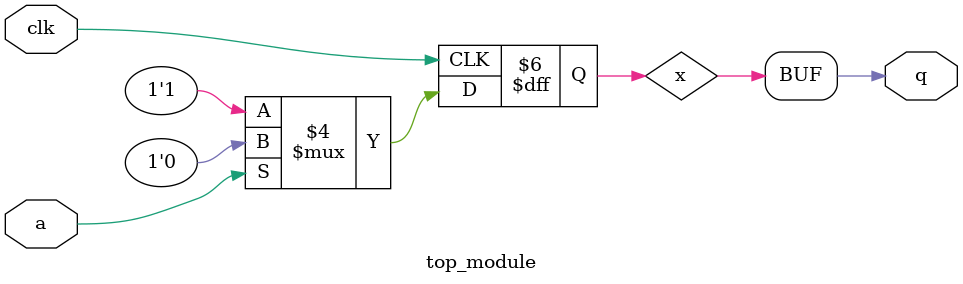
<source format=v>
module top_module (
    input clk,
    input a,
    output q );
    
    reg x;
    
    always @(posedge clk) begin
        if (a == 1) begin
        	x = 0;
        end
        else begin
        	x = 1;
        end
    end

    assign q = x;
endmodule

</source>
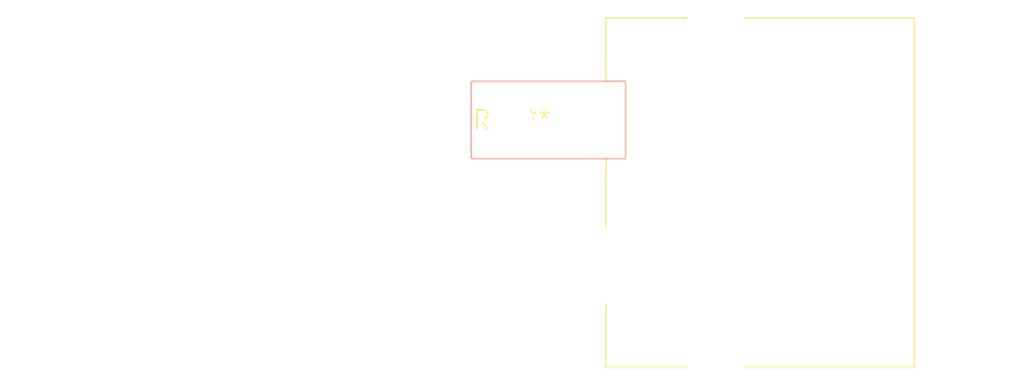
<source format=kicad_pcb>
(kicad_pcb (version 20240108) (generator pcbnew)

  (general
    (thickness 1.6)
  )

  (paper "A4")
  (layers
    (0 "F.Cu" signal)
    (31 "B.Cu" signal)
    (32 "B.Adhes" user "B.Adhesive")
    (33 "F.Adhes" user "F.Adhesive")
    (34 "B.Paste" user)
    (35 "F.Paste" user)
    (36 "B.SilkS" user "B.Silkscreen")
    (37 "F.SilkS" user "F.Silkscreen")
    (38 "B.Mask" user)
    (39 "F.Mask" user)
    (40 "Dwgs.User" user "User.Drawings")
    (41 "Cmts.User" user "User.Comments")
    (42 "Eco1.User" user "User.Eco1")
    (43 "Eco2.User" user "User.Eco2")
    (44 "Edge.Cuts" user)
    (45 "Margin" user)
    (46 "B.CrtYd" user "B.Courtyard")
    (47 "F.CrtYd" user "F.Courtyard")
    (48 "B.Fab" user)
    (49 "F.Fab" user)
    (50 "User.1" user)
    (51 "User.2" user)
    (52 "User.3" user)
    (53 "User.4" user)
    (54 "User.5" user)
    (55 "User.6" user)
    (56 "User.7" user)
    (57 "User.8" user)
    (58 "User.9" user)
  )

  (setup
    (pad_to_mask_clearance 0)
    (pcbplotparams
      (layerselection 0x00010fc_ffffffff)
      (plot_on_all_layers_selection 0x0000000_00000000)
      (disableapertmacros false)
      (usegerberextensions false)
      (usegerberattributes false)
      (usegerberadvancedattributes false)
      (creategerberjobfile false)
      (dashed_line_dash_ratio 12.000000)
      (dashed_line_gap_ratio 3.000000)
      (svgprecision 4)
      (plotframeref false)
      (viasonmask false)
      (mode 1)
      (useauxorigin false)
      (hpglpennumber 1)
      (hpglpenspeed 20)
      (hpglpendiameter 15.000000)
      (dxfpolygonmode false)
      (dxfimperialunits false)
      (dxfusepcbnewfont false)
      (psnegative false)
      (psa4output false)
      (plotreference false)
      (plotvalue false)
      (plotinvisibletext false)
      (sketchpadsonfab false)
      (subtractmaskfromsilk false)
      (outputformat 1)
      (mirror false)
      (drillshape 1)
      (scaleselection 1)
      (outputdirectory "")
    )
  )

  (net 0 "")

  (footprint "Molex_Mini-Fit_Sr_42820-22XX_1x02_P10.00mm_Horizontal_ThermalVias" (layer "F.Cu") (at 0 0))

)

</source>
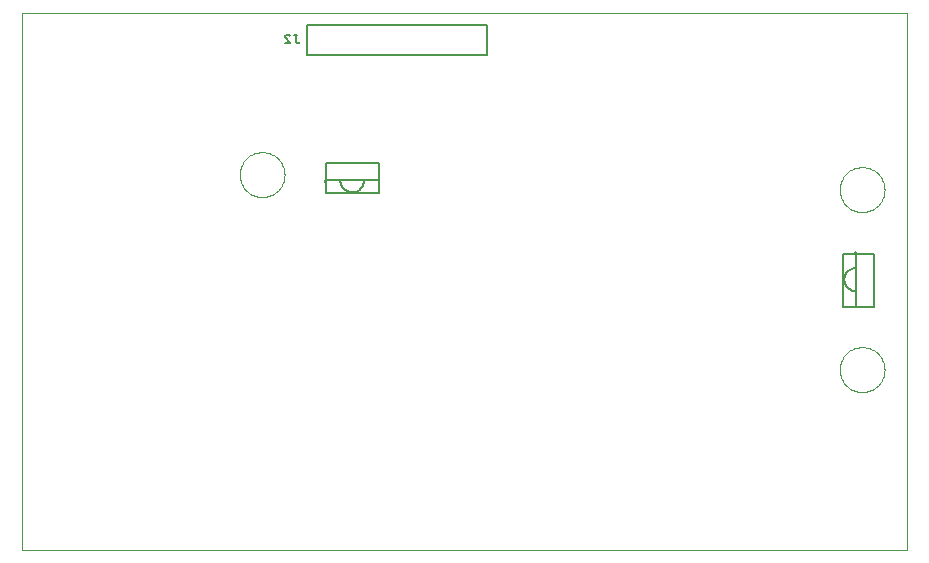
<source format=gbo>
G75*
%MOIN*%
%OFA0B0*%
%FSLAX24Y24*%
%IPPOS*%
%LPD*%
%AMOC8*
5,1,8,0,0,1.08239X$1,22.5*
%
%ADD10C,0.0000*%
%ADD11C,0.0050*%
%ADD12C,0.0070*%
D10*
X002304Y000981D02*
X002304Y018851D01*
X031796Y018851D01*
X031796Y000981D01*
X002304Y000981D01*
X009557Y013481D02*
X009559Y013536D01*
X009565Y013590D01*
X009575Y013643D01*
X009589Y013696D01*
X009606Y013748D01*
X009628Y013798D01*
X009653Y013847D01*
X009681Y013893D01*
X009713Y013938D01*
X009748Y013979D01*
X009786Y014019D01*
X009826Y014055D01*
X009869Y014089D01*
X009915Y014119D01*
X009962Y014145D01*
X010012Y014168D01*
X010063Y014188D01*
X010115Y014204D01*
X010168Y014216D01*
X010222Y014224D01*
X010277Y014228D01*
X010331Y014228D01*
X010386Y014224D01*
X010440Y014216D01*
X010493Y014204D01*
X010545Y014188D01*
X010596Y014168D01*
X010646Y014145D01*
X010693Y014119D01*
X010739Y014089D01*
X010782Y014055D01*
X010822Y014019D01*
X010860Y013979D01*
X010895Y013938D01*
X010927Y013893D01*
X010955Y013847D01*
X010980Y013798D01*
X011002Y013748D01*
X011019Y013696D01*
X011033Y013643D01*
X011043Y013590D01*
X011049Y013536D01*
X011051Y013481D01*
X011049Y013426D01*
X011043Y013372D01*
X011033Y013319D01*
X011019Y013266D01*
X011002Y013214D01*
X010980Y013164D01*
X010955Y013115D01*
X010927Y013069D01*
X010895Y013024D01*
X010860Y012983D01*
X010822Y012943D01*
X010782Y012907D01*
X010739Y012873D01*
X010693Y012843D01*
X010646Y012817D01*
X010596Y012794D01*
X010545Y012774D01*
X010493Y012758D01*
X010440Y012746D01*
X010386Y012738D01*
X010331Y012734D01*
X010277Y012734D01*
X010222Y012738D01*
X010168Y012746D01*
X010115Y012758D01*
X010063Y012774D01*
X010012Y012794D01*
X009962Y012817D01*
X009915Y012843D01*
X009869Y012873D01*
X009826Y012907D01*
X009786Y012943D01*
X009748Y012983D01*
X009713Y013024D01*
X009681Y013069D01*
X009653Y013115D01*
X009628Y013164D01*
X009606Y013214D01*
X009589Y013266D01*
X009575Y013319D01*
X009565Y013372D01*
X009559Y013426D01*
X009557Y013481D01*
X029557Y012981D02*
X029559Y013036D01*
X029565Y013090D01*
X029575Y013143D01*
X029589Y013196D01*
X029606Y013248D01*
X029628Y013298D01*
X029653Y013347D01*
X029681Y013393D01*
X029713Y013438D01*
X029748Y013479D01*
X029786Y013519D01*
X029826Y013555D01*
X029869Y013589D01*
X029915Y013619D01*
X029962Y013645D01*
X030012Y013668D01*
X030063Y013688D01*
X030115Y013704D01*
X030168Y013716D01*
X030222Y013724D01*
X030277Y013728D01*
X030331Y013728D01*
X030386Y013724D01*
X030440Y013716D01*
X030493Y013704D01*
X030545Y013688D01*
X030596Y013668D01*
X030646Y013645D01*
X030693Y013619D01*
X030739Y013589D01*
X030782Y013555D01*
X030822Y013519D01*
X030860Y013479D01*
X030895Y013438D01*
X030927Y013393D01*
X030955Y013347D01*
X030980Y013298D01*
X031002Y013248D01*
X031019Y013196D01*
X031033Y013143D01*
X031043Y013090D01*
X031049Y013036D01*
X031051Y012981D01*
X031049Y012926D01*
X031043Y012872D01*
X031033Y012819D01*
X031019Y012766D01*
X031002Y012714D01*
X030980Y012664D01*
X030955Y012615D01*
X030927Y012569D01*
X030895Y012524D01*
X030860Y012483D01*
X030822Y012443D01*
X030782Y012407D01*
X030739Y012373D01*
X030693Y012343D01*
X030646Y012317D01*
X030596Y012294D01*
X030545Y012274D01*
X030493Y012258D01*
X030440Y012246D01*
X030386Y012238D01*
X030331Y012234D01*
X030277Y012234D01*
X030222Y012238D01*
X030168Y012246D01*
X030115Y012258D01*
X030063Y012274D01*
X030012Y012294D01*
X029962Y012317D01*
X029915Y012343D01*
X029869Y012373D01*
X029826Y012407D01*
X029786Y012443D01*
X029748Y012483D01*
X029713Y012524D01*
X029681Y012569D01*
X029653Y012615D01*
X029628Y012664D01*
X029606Y012714D01*
X029589Y012766D01*
X029575Y012819D01*
X029565Y012872D01*
X029559Y012926D01*
X029557Y012981D01*
X029557Y006981D02*
X029559Y007036D01*
X029565Y007090D01*
X029575Y007143D01*
X029589Y007196D01*
X029606Y007248D01*
X029628Y007298D01*
X029653Y007347D01*
X029681Y007393D01*
X029713Y007438D01*
X029748Y007479D01*
X029786Y007519D01*
X029826Y007555D01*
X029869Y007589D01*
X029915Y007619D01*
X029962Y007645D01*
X030012Y007668D01*
X030063Y007688D01*
X030115Y007704D01*
X030168Y007716D01*
X030222Y007724D01*
X030277Y007728D01*
X030331Y007728D01*
X030386Y007724D01*
X030440Y007716D01*
X030493Y007704D01*
X030545Y007688D01*
X030596Y007668D01*
X030646Y007645D01*
X030693Y007619D01*
X030739Y007589D01*
X030782Y007555D01*
X030822Y007519D01*
X030860Y007479D01*
X030895Y007438D01*
X030927Y007393D01*
X030955Y007347D01*
X030980Y007298D01*
X031002Y007248D01*
X031019Y007196D01*
X031033Y007143D01*
X031043Y007090D01*
X031049Y007036D01*
X031051Y006981D01*
X031049Y006926D01*
X031043Y006872D01*
X031033Y006819D01*
X031019Y006766D01*
X031002Y006714D01*
X030980Y006664D01*
X030955Y006615D01*
X030927Y006569D01*
X030895Y006524D01*
X030860Y006483D01*
X030822Y006443D01*
X030782Y006407D01*
X030739Y006373D01*
X030693Y006343D01*
X030646Y006317D01*
X030596Y006294D01*
X030545Y006274D01*
X030493Y006258D01*
X030440Y006246D01*
X030386Y006238D01*
X030331Y006234D01*
X030277Y006234D01*
X030222Y006238D01*
X030168Y006246D01*
X030115Y006258D01*
X030063Y006274D01*
X030012Y006294D01*
X029962Y006317D01*
X029915Y006343D01*
X029869Y006373D01*
X029826Y006407D01*
X029786Y006443D01*
X029748Y006483D01*
X029713Y006524D01*
X029681Y006569D01*
X029653Y006615D01*
X029628Y006664D01*
X029606Y006714D01*
X029589Y006766D01*
X029575Y006819D01*
X029565Y006872D01*
X029559Y006926D01*
X029557Y006981D01*
D11*
X029674Y009075D02*
X030107Y009075D01*
X030107Y010886D01*
X030068Y010886D01*
X029674Y010847D02*
X030698Y010847D01*
X030698Y009075D01*
X030107Y009075D01*
X029674Y009075D02*
X029674Y010847D01*
X030107Y010375D02*
X030068Y010373D01*
X030030Y010367D01*
X029993Y010358D01*
X029956Y010345D01*
X029921Y010328D01*
X029888Y010309D01*
X029857Y010286D01*
X029828Y010260D01*
X029802Y010231D01*
X029779Y010200D01*
X029760Y010167D01*
X029743Y010132D01*
X029730Y010095D01*
X029721Y010058D01*
X029715Y010020D01*
X029713Y009981D01*
X029715Y009942D01*
X029721Y009904D01*
X029730Y009867D01*
X029743Y009830D01*
X029760Y009795D01*
X029779Y009762D01*
X029802Y009731D01*
X029828Y009702D01*
X029857Y009676D01*
X029888Y009653D01*
X029921Y009634D01*
X029956Y009617D01*
X029993Y009604D01*
X030030Y009595D01*
X030068Y009589D01*
X030107Y009587D01*
X017804Y017481D02*
X017804Y018481D01*
X011804Y018481D01*
X011804Y017481D01*
X017804Y017481D01*
X014209Y013875D02*
X012438Y013875D01*
X012438Y012851D01*
X014209Y012851D01*
X014209Y013284D01*
X012398Y013284D01*
X012398Y013245D01*
X012910Y013284D02*
X012912Y013245D01*
X012918Y013207D01*
X012927Y013170D01*
X012940Y013133D01*
X012957Y013098D01*
X012976Y013065D01*
X012999Y013034D01*
X013025Y013005D01*
X013054Y012979D01*
X013085Y012956D01*
X013118Y012937D01*
X013153Y012920D01*
X013190Y012907D01*
X013227Y012898D01*
X013265Y012892D01*
X013304Y012890D01*
X013343Y012892D01*
X013381Y012898D01*
X013418Y012907D01*
X013455Y012920D01*
X013490Y012937D01*
X013523Y012956D01*
X013554Y012979D01*
X013583Y013005D01*
X013609Y013034D01*
X013632Y013065D01*
X013651Y013098D01*
X013668Y013133D01*
X013681Y013170D01*
X013690Y013207D01*
X013696Y013245D01*
X013698Y013284D01*
X014209Y013284D02*
X014209Y013875D01*
D12*
X011522Y017866D02*
X011476Y017866D01*
X011429Y017913D01*
X011429Y018146D01*
X011476Y018146D02*
X011382Y018146D01*
X011247Y018099D02*
X011200Y018146D01*
X011107Y018146D01*
X011060Y018099D01*
X011060Y018053D01*
X011247Y017866D01*
X011060Y017866D01*
X011522Y017866D02*
X011569Y017913D01*
M02*

</source>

--------------------

__WHAT IS NEEDED__.
Which lines of the material contain the string "CrtYd"? List each of them.

__OUTPUT OF THE TASK__.
    (46 "B.CrtYd" user "B.Courtyard")
    (47 "F.CrtYd" user "F.Courtyard")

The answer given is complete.